Repeat the lines below exactly as written, please, from the line with "قررت شركة فيراري" to the line with "على الرغم من", both lines included, and no others.
● ● ● ●
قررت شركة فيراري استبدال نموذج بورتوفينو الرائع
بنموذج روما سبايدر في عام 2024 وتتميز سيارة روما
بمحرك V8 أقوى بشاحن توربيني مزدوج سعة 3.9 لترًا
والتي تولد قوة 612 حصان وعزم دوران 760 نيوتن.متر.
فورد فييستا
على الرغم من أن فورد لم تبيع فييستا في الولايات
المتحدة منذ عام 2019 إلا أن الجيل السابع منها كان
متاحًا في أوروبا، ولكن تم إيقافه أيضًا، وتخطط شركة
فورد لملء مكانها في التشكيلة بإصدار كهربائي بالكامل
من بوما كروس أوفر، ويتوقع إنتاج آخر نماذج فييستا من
● ● ● ●
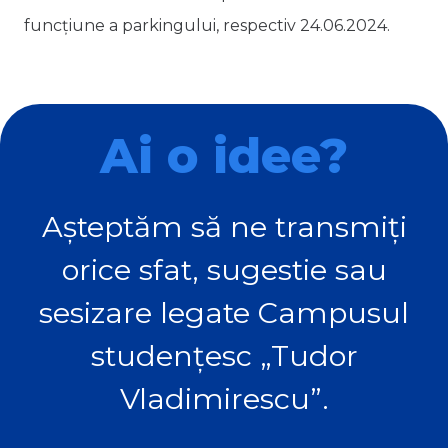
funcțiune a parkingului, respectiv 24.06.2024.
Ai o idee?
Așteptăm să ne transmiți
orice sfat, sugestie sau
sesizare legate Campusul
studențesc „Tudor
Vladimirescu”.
● ● ● ●
ANSWER SECTION =
قررت شركة فيراري استبدال نموذج بورتوفينو الرائع
بنموذج روما سبايدر في عام 2024 وتتميز سيارة روما
بمحرك V8 أقوى بشاحن توربيني مزدوج سعة 3.9 لترًا
والتي تولد قوة 612 حصان وعزم دوران 760 نيوتن.متر.
فورد فييستا
على الرغم من أن فورد لم تبيع فييستا في الولايات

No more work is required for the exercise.